A founder of the Hub City Writers Project, John Lane is a place-based educator at Wofford College, an expert kayaker, and the author of numerous books of essays and poetry. In addition to his work with Hub City, his outdoor adventure prose has appeared in Outside, American White Water, Canoe, South Carolina Wildlife, and anthologies from National Geographic Books.

His first collection of place-based personal essays, Weed Time, appeared from Briarpatch Press in 1993. In 1999 the University of Georgia Press published The Woods Stretched for Miles: Contemporary Southern Nature Writing, an anthology of Southern nature writing he co-edited with Wofford colleague Gerald Thurmond. His second collection of place-based essays, Waist Deep in Black Water appeared in 2002, and a book-length personal narrative, Chattooga, followed in 2004, both from The University of Georgia Press as well. His next book, Circling Home: Settlement on the Edge of a Southern Flood Plain, will also appear from UGA Press in Fall 2007.

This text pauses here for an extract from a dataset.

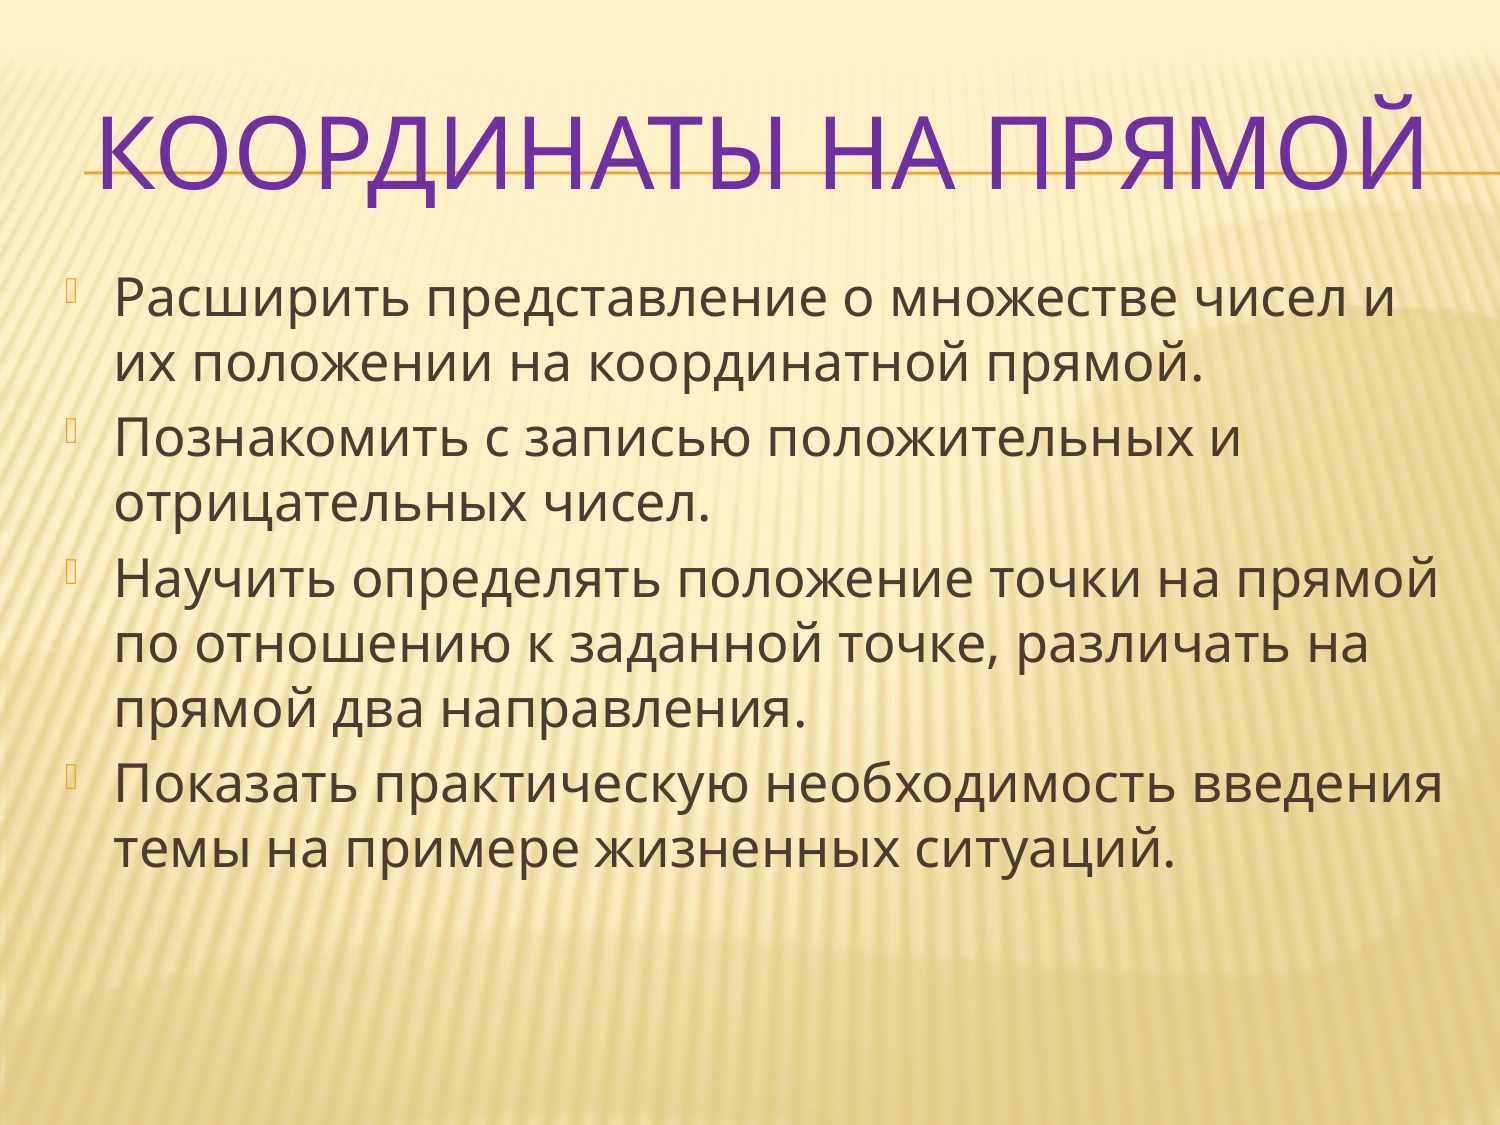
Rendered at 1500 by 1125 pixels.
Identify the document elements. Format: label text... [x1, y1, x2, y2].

list Расширить представление о множестве чисел и их положении на координатной прямой. Познакомить с записью положительных и отрицательных чисел. Научить определять положение точки на прямой по отношению к заданной точке, различать на прямой два направления. Показать практическую необходимость введения темы на примере жизненных ситуаций. [50, 254, 1475, 998]
title Координаты на прямой [50, 30, 1475, 254]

John is featured in Hub City Anthology, Hub City Christmas, In Morgan's Shadow and Noble Trees of the South Carolina Upcountry. He writes a weekly column in The Spartanburg Journal called "The Kudzu Telegraph."

He has been awarded a NEA Poetry Apprenticeship Grant (1979), a Hoyns Fellowship in Poetry from the University of Virginia (1980), a South Carolina Arts Commission Individual Arts Fellowship (1984), and, in 2001, a prose piece about a Girl Scout camp threatened by development was awarded The Phillip D. Reed Memorial Award for Outstanding Writing on the Southern Environment by the Southern Environmental Law Center.